Below are one acceptable set of solutions. We solve each equation one at a time. 1) Solve 7^(3x+5) = 7^(1-x). Because the bases are the same (7), set the exponents equal:   3x + 5 = 1 - x  →  3x + x = 1 - 5  →  4x = -4  →  x = -1. 2) Solve 2e^(2x) - 1 = 5. Isolate the exponential term:   2e^(2x) = 6  →  e^(2x) = 3. Take the natural logarithm:   2x = ln 3  →  x = (ln 3)/2. 3) Solve e^(2x) = e^(3x-1).

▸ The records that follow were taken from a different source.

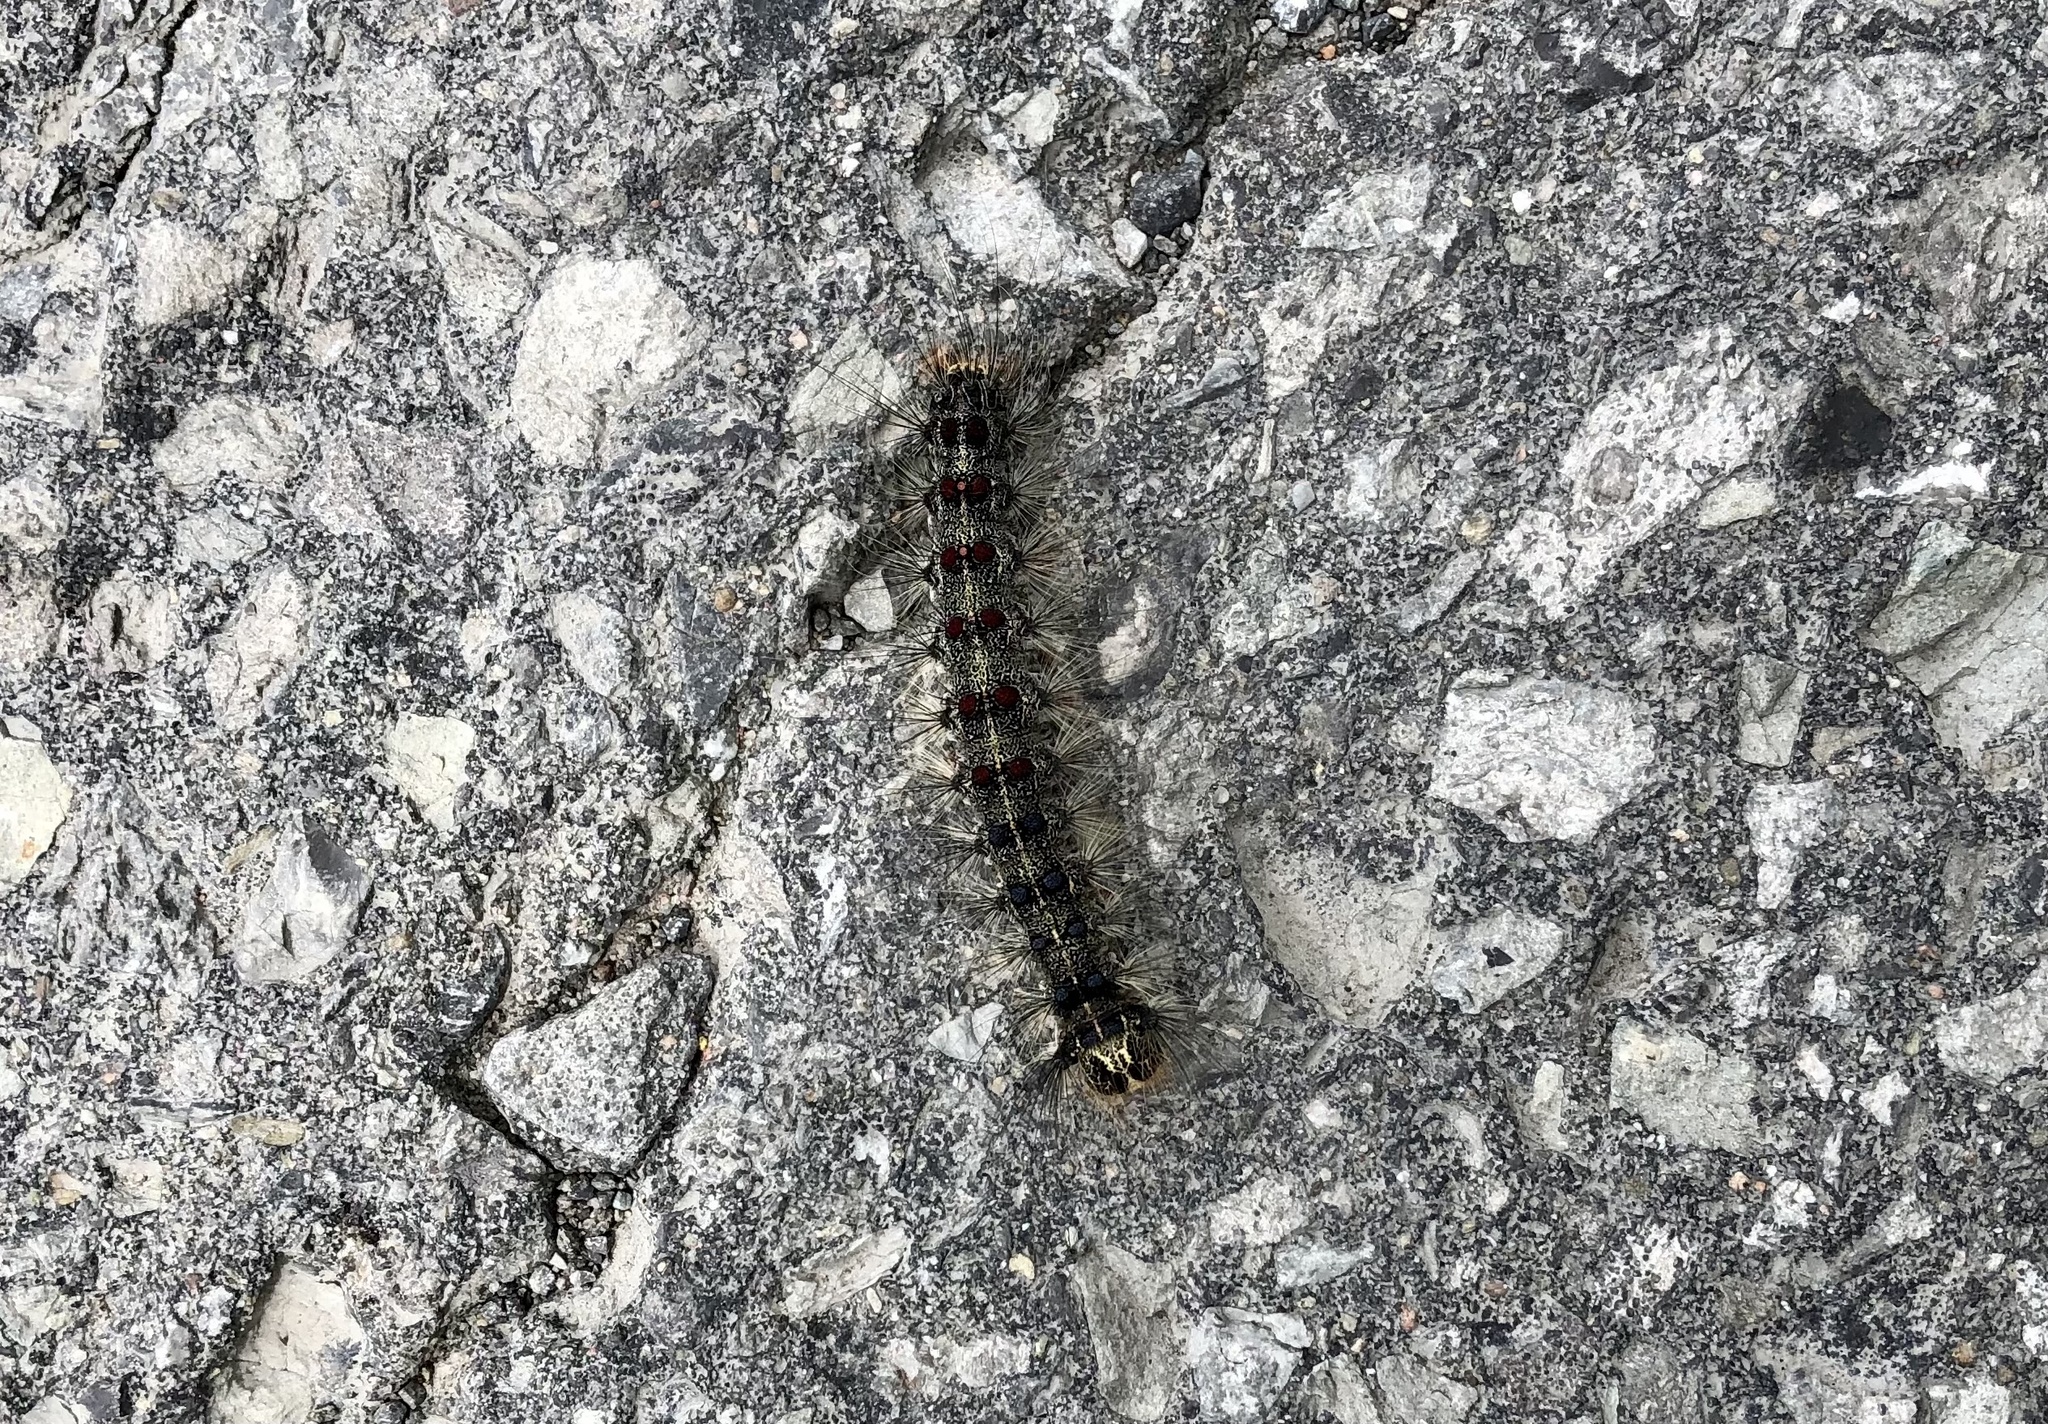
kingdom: Animalia
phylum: Arthropoda
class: Insecta
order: Lepidoptera
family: Erebidae
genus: Lymantria
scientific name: Lymantria dispar
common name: Gypsy moth
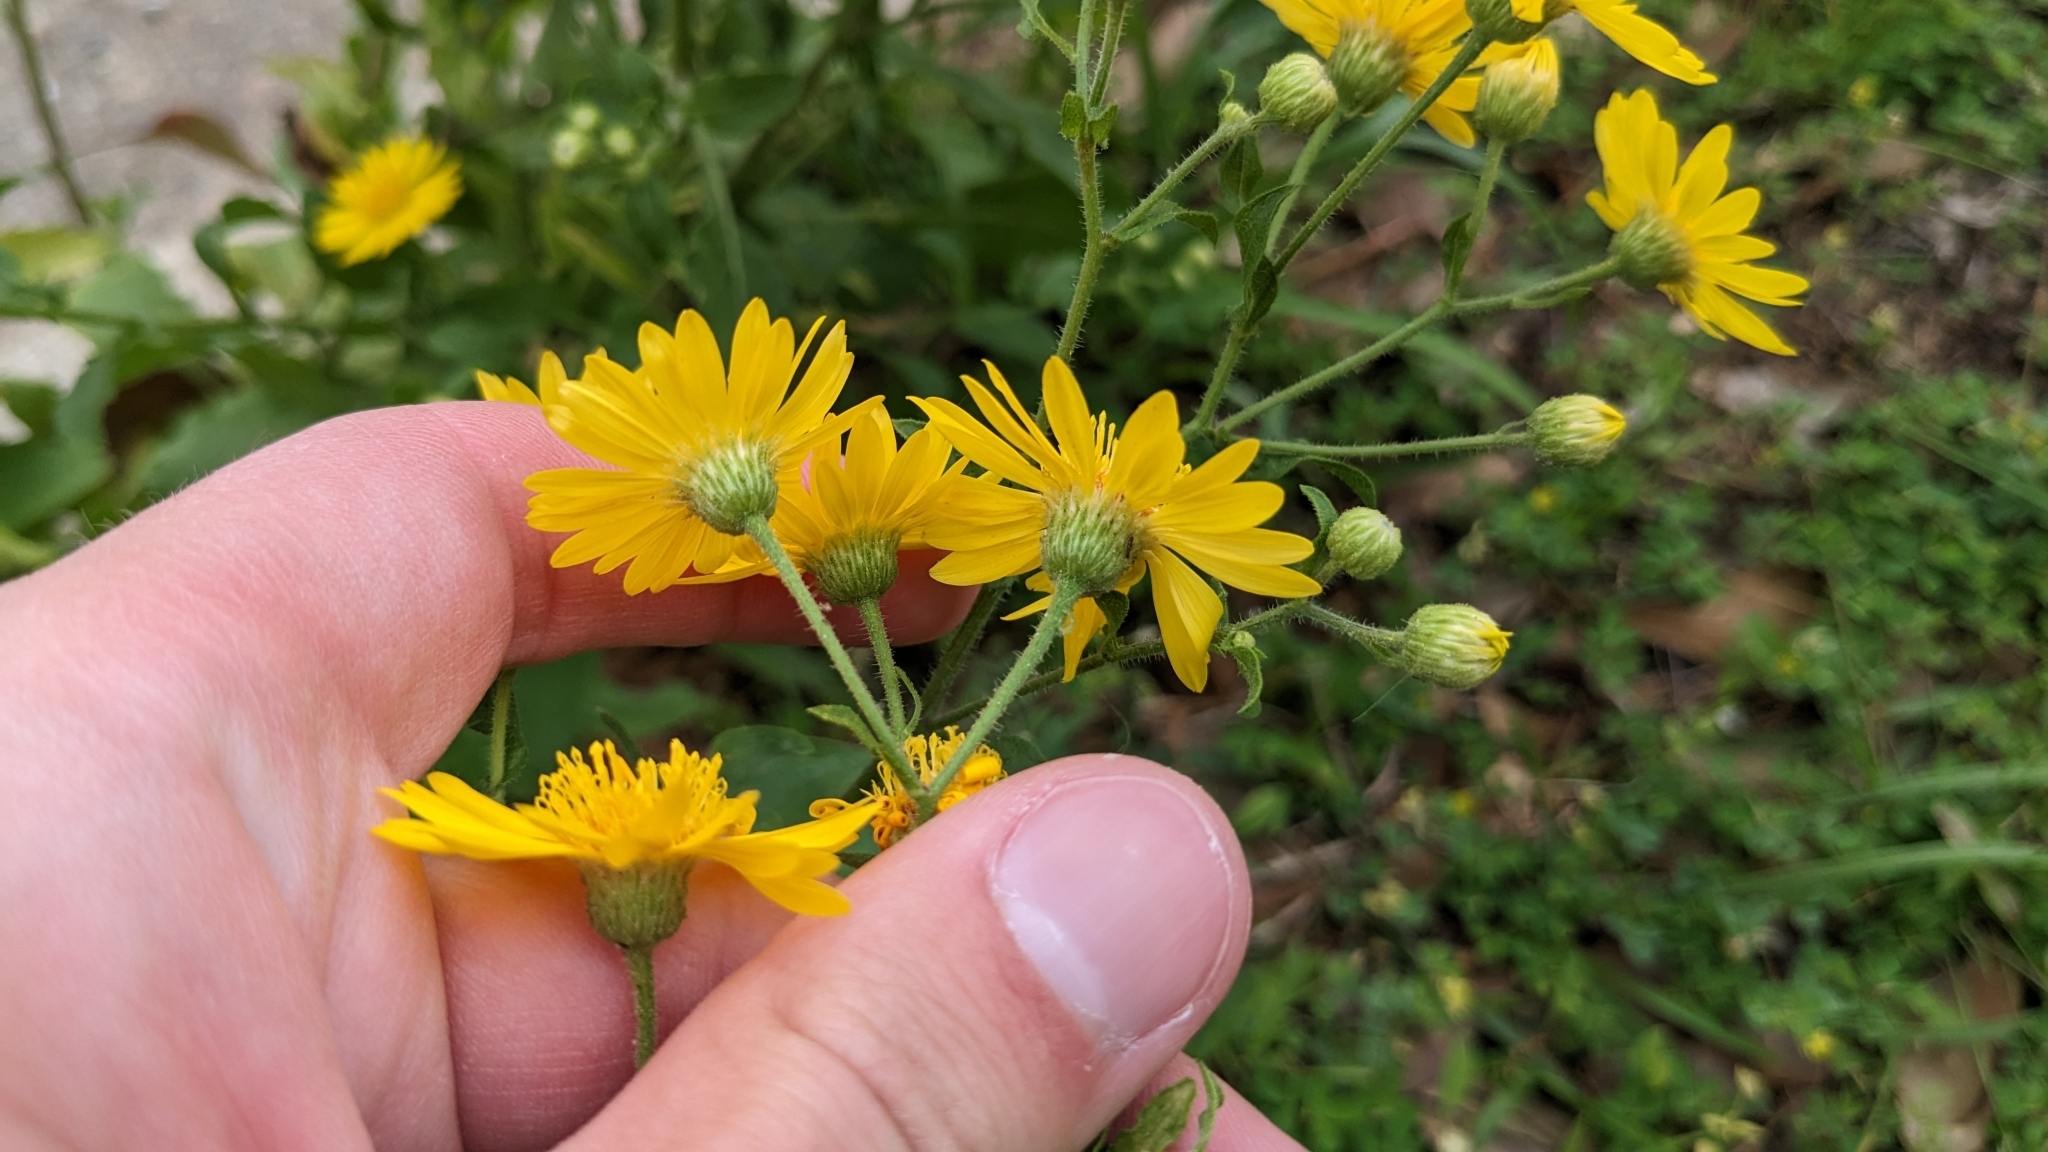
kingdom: Plantae
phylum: Tracheophyta
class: Magnoliopsida
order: Asterales
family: Asteraceae
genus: Heterotheca
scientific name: Heterotheca subaxillaris
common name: Camphorweed
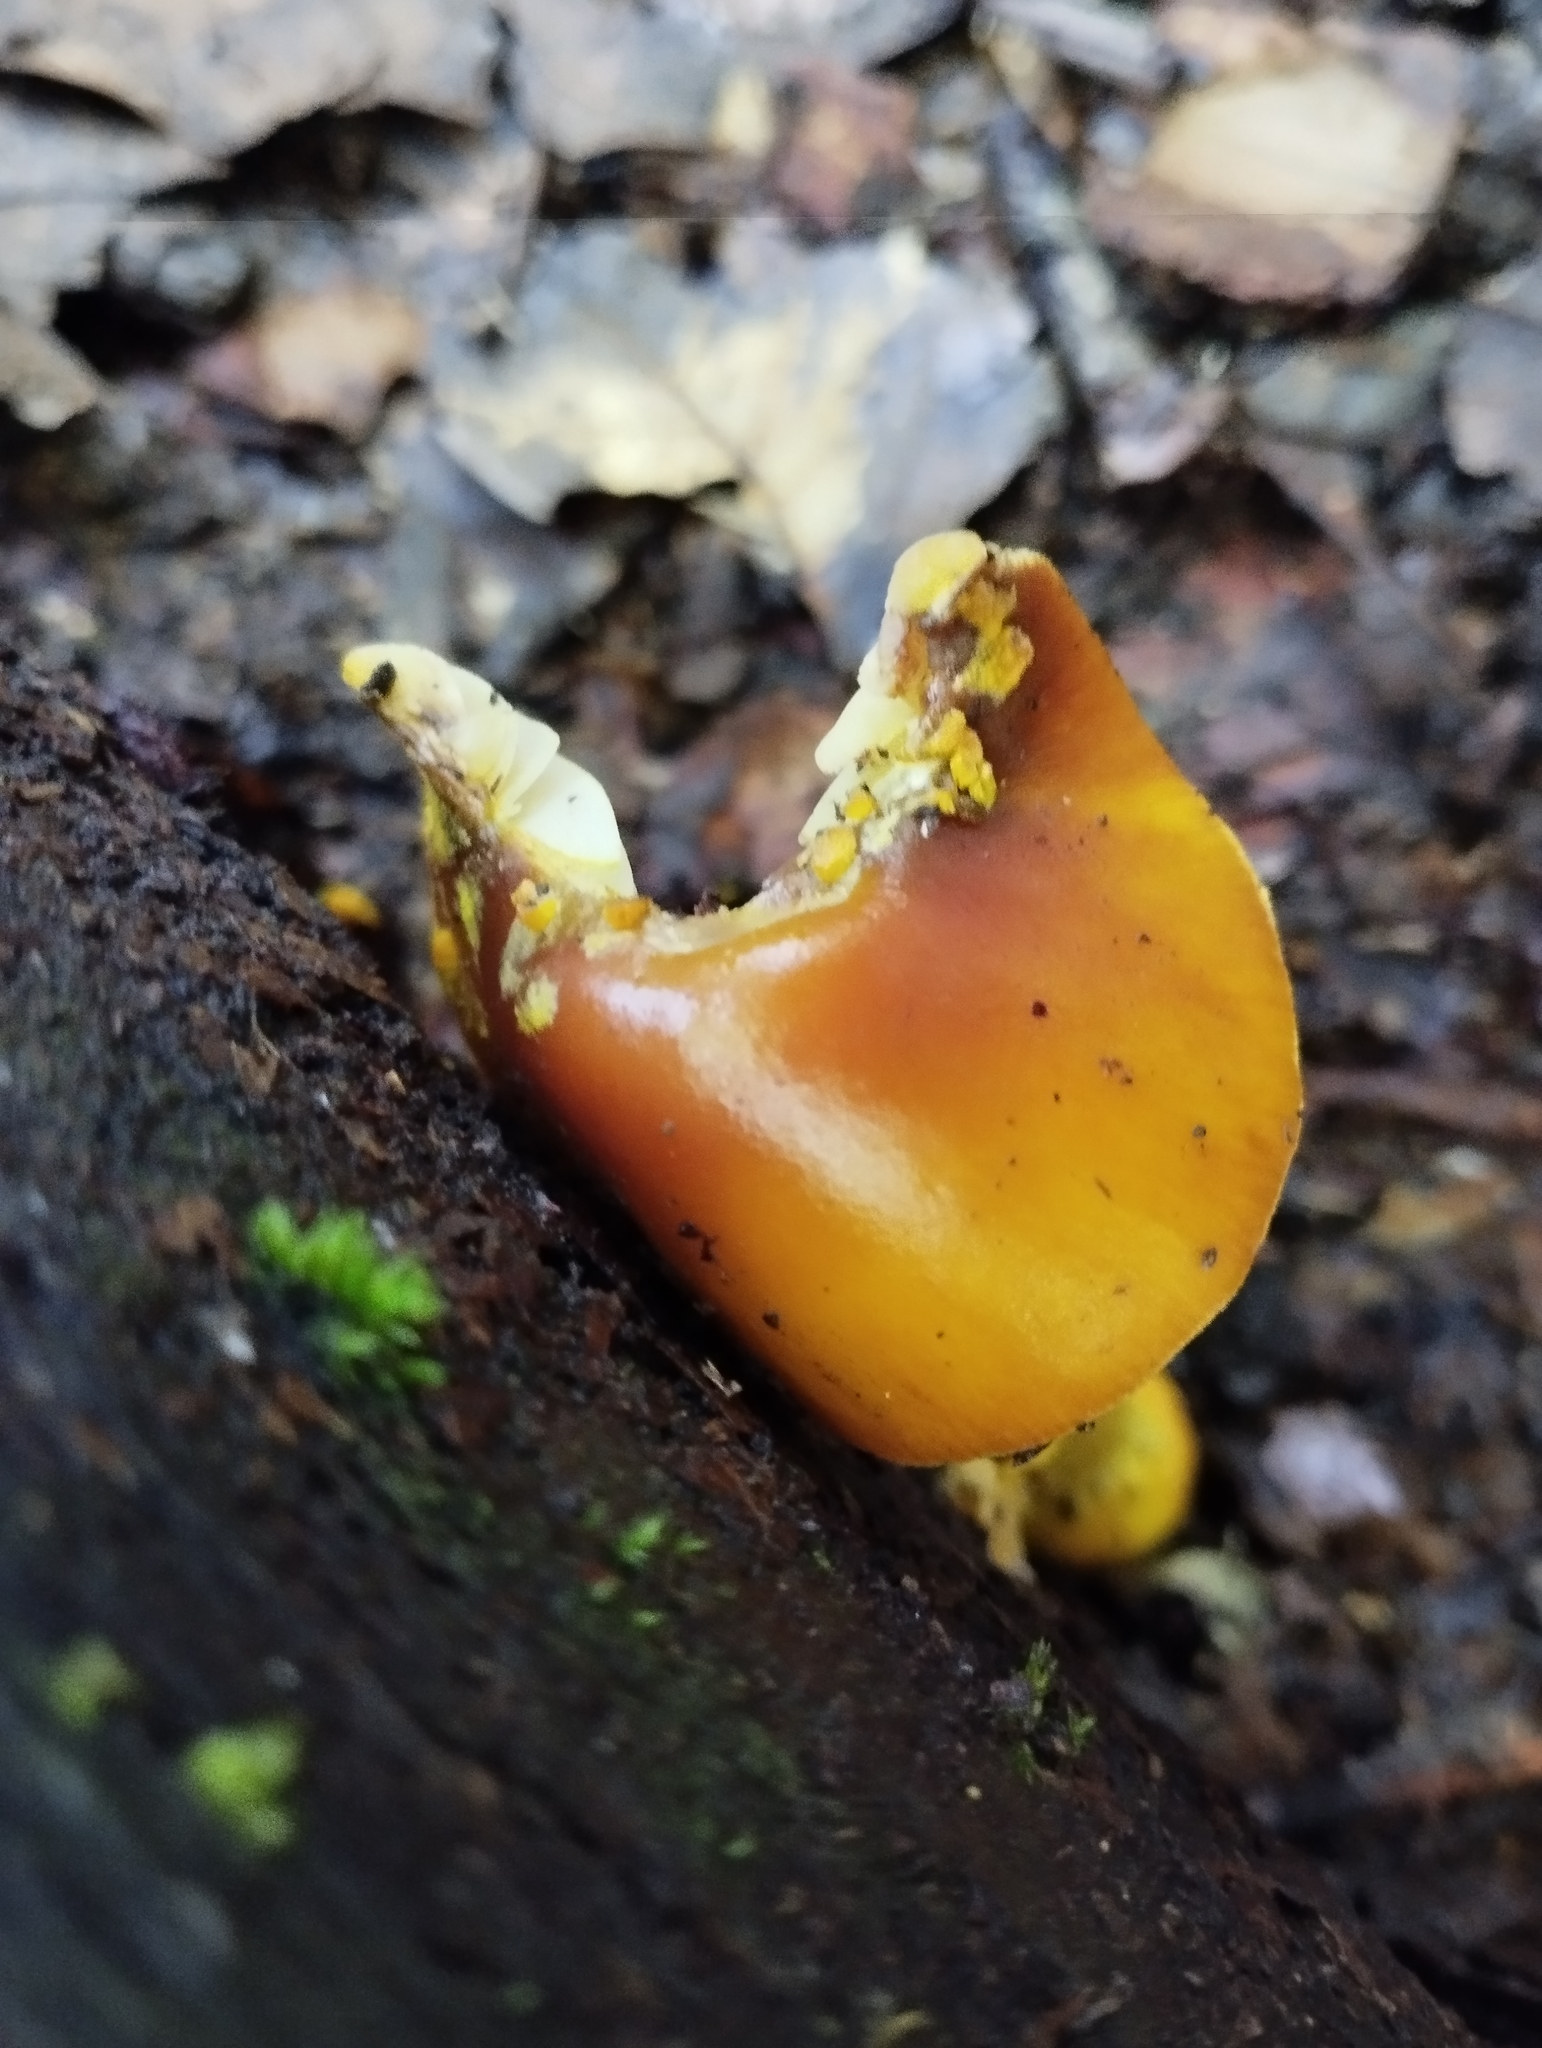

Again the bases are equal (e), so equate the exponents:   2x = 3x - 1  →  x = 1. 4) Solve ln(4x-7) = ln(x+11). Since the natural logarithms have the same base and the arguments are positive, set them equal:   4x - 7 = x + 11. Solve for x:   4x - x = 11 + 7  →  3x = 18  →  x = 6. (Verify that 4(6)-7 = 17 > 0 and 6+11 = 17 > 0.) 5) Solve 49^(5x+2) = (1/7)^(11-x). Write 49 as 7^2 and (1/7) as 7^(-1):   (7^2)^(5x+2) = 7^(2(5x+2)) = 7^(10x+4)   (1/7)^(11-x) = 7^(-(11-x)) = 7^(x-11). Now equate the exponents:   10x + 4 = x - 11  →  10x - x = -11 - 4  →  9x = -15  →  x = -15/9 = -5/3. 6) Solve log₅(5x+10) = 4. Rewrite in exponential form:   5^4 = 5x + 10. Since 5^4 = 625, we have:   5x + 10 = 625  →  5x = 615  →  x = 123. 7) Solve 3e^(4x) + 9 = 15. Isolate the exponential term:   3e^(4x) = 6  →  e^(4x) = 2. Take the natural logarithm:   4x = ln 2  →  x = (ln 2)/4. 8) Solve log₃(x-9) + log₃(x-3) = 2. Use the logarithm addition rule:   log₃[(x-9)(x-3)] = 2. Write in exponential form:   (x-9)(x-3) = 3² = 9. Expand and simplify:   x² - 12x + 27 = 9  →  x² - 12x + 18 = 0. Solve the quadratic using the quadratic formula:   x = [12 ± √(144 - 72)]/2 = [12 ± √72]/2 = [12 ± 6√2]/2 = 6 ± 3√2. Now consider the domain: the original logarithms require that x - 9 > 0 and x - 3 > 0, so x > 9. Thus, x = 6 + 3√2 (since 6 - 3√2 is less than 9). Summary of Answers:  1) x = -1  2) x = (ln 3)/2  3) x = 1  4) x = 6  5) x = -5/3  6) x = 123  7) x = (ln 2)/4  8) x = 6 + 3√2 These are the solutions to the given equations.